In our blog back in October, we noted the European Commission’s decision to let the Consortia Block Exemption Regulation (CBER) as to liner shipping expire on 25 April 2024. In a subsequent client alert, we noted that we were also waiting to see what the US Congress and the Federal Maritime Commission (FMC) would do on the same issue.

Well, another domino has fallen – the UK’s Competition and Markets Authority (CMA) may now be following in the European Commission’s footsteps, as it (provisionally) proposed allowing the exemption to lapse in the UK on the same date, without replacement.

In the UK, the CBER was inherited from the UK’s time as a member of the EU and was retained in national law post-Brexit. The CBER offers a “safe harbor” from UK antitrust rules to shipping companies (carriers) operating to or from ports in the UK. It exempts minor consortia (with market shares less than 30% combined) from undergoing a specific assessment under antitrust law on the condition that they do not engage in hardcore restrictions such as fixing prices or sharing markets. With CBER set to expire in April 2024, it is now up to the CMA to recommend to the government whether to extend the regime.

In January 2023, the CMA issued a provisional position suggesting the extension of the CBER regime, which would formally be replaced by the Liner Shipping Consortia Block Exemption Order (CBEO). When invited to provide their views, several stakeholders have expressed disagreement with the CBER extension (including British freight forwarders and logistics companies). For example, the British International Freight Association noted that “by being able to enter into consortia agreements, shipping liners are effectively able to protect their core business and then use this to their advantage in other parts of their business, which freight forwarders simply cannot compete with”, and concluded that there is no level playing field because of CBER.

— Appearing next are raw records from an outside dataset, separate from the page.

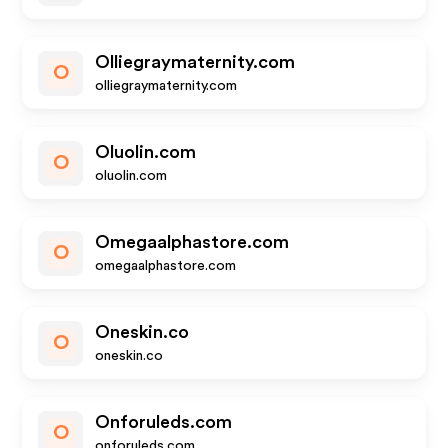
Olliegraymaternity.com
O
olliegraymaternity.com
Oluolin.com
O
oluolin.com
Omegaalphastore.com
O
omegaalphastore.com
Oneskin.co
O
oneskin.co
Onforuleds.com
O
onforuleds.com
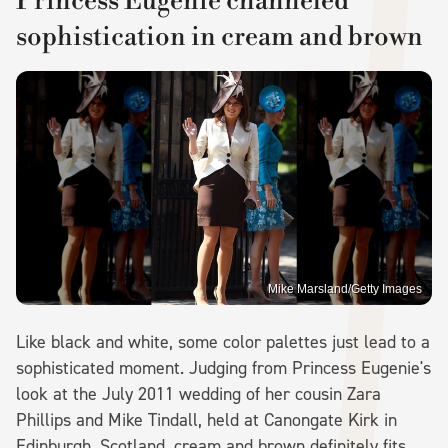
Princess Eugenie channeled
sophistication in cream and brown
Mike Marsland/Getty Images
Like black and white, some color palettes just lead to a
sophisticated moment. Judging from Princess Eugenie's
look at the July 2011 wedding of her cousin Zara
Phillips and Mike Tindall, held at Canongate Kirk in
Edinburgh, Scotland, cream and brown definitely fits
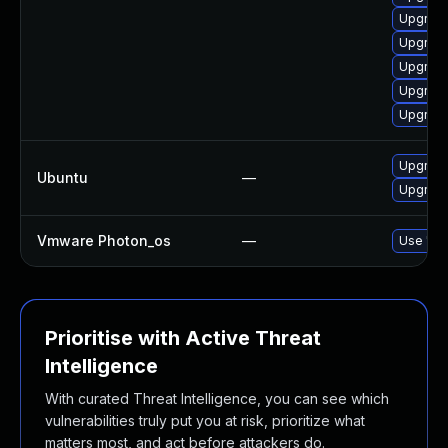
Upgrade
Upgrade
Upgrade
Upgrade
Upgrade
Upgrade
Ubuntu
—
Upgrade
Vmware Photon_os
—
Use 'tdn
Prioritise with Active Threat
Intelligence
With curated Threat Intelligence, you can see which
vulnerabilities truly put you at risk, prioritize what
matters most, and act before attackers do.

Following feedback, the CMA now seems to have changed course. On 17 November 2023, it has provisionally decided not to recommend a new CBER. It stated that “following [the] consultation, and in light of further assessment conducted by the CMA, the CMA no longer proposes to recommend replacement of the retained CBER”. The evaluation process is still ongoing with the public consultation due to close on 15 December 2023.

If the CBER lapses in the UK, which now seems likely, minor consortia will lose the specific legal framework under which they have been operating and will now have to assess the compatibility of their agreements with the UK antitrust law. As for consortia above the market share thresholds, there will be no formal change, as they have always had to self-assess. However, the absence of sector-specific guidance is likely to complicate the assessment for all carriers, in the UK as much as in the EU, as explained further on our blog.

Carriers may, therefore, wish to obtain legal advice to assess the legality of any pre-existing vessel sharing agreements (VSA) under English law. If they do not have the option to renegotiate the VSA terms into a form that is compliant with UK antitrust law, it may be necessary to terminate the VSA, for example, by reference to the contractual termination provisions or, in specific circumstances, the common law doctrine of frustration. In either case, the lapsing of the CBER will mark an important shift for carriers that have become reliant on pooling capacity and vessel sharing to perform their role within the supply chain. Such carriers should assess the impact this may have on their contractual obligations to clients and, where necessary, seek to mitigate these.